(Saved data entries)
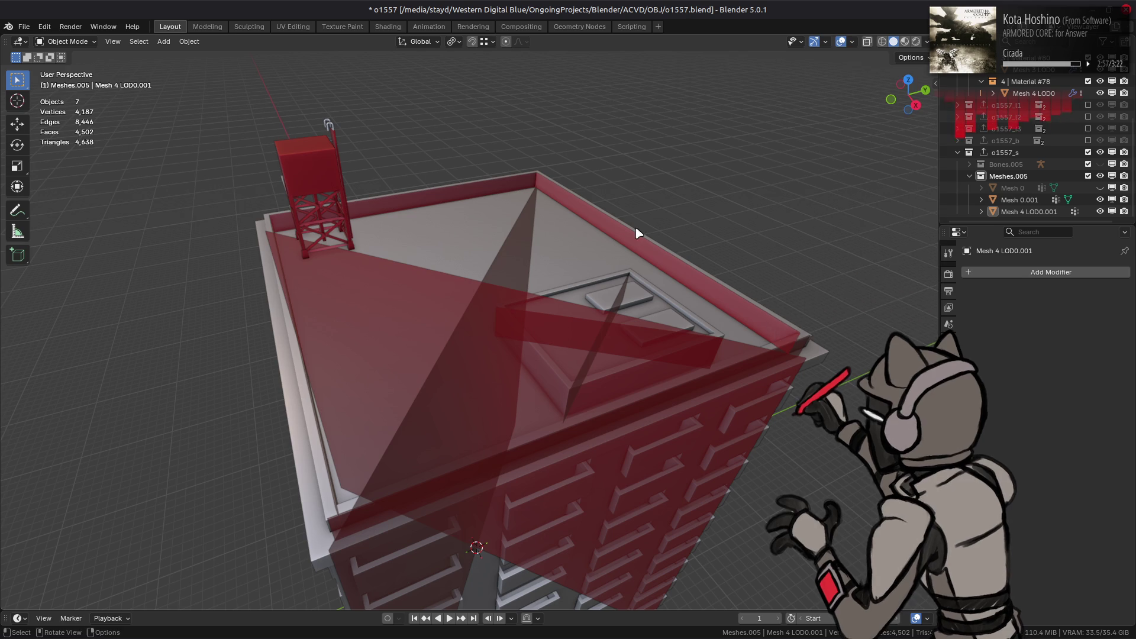
Save the scene to o1557.blend and check the viewport overlay settings
mouse_move(636, 236)
middle_mouse_down()
mouse_move(642, 246)
mouse_move(632, 211)
middle_mouse_up()
key("ctrl+s")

§ WORK REQUIRED: Please set down each entry word for word, without its images.

§ ANSWER SECTION:
Save the scene to o1557.blend and check the viewport overlay settings
mouse_move(636, 236)
middle_mouse_down()
mouse_move(642, 246)
mouse_move(632, 211)
middle_mouse_up()
key("ctrl+s")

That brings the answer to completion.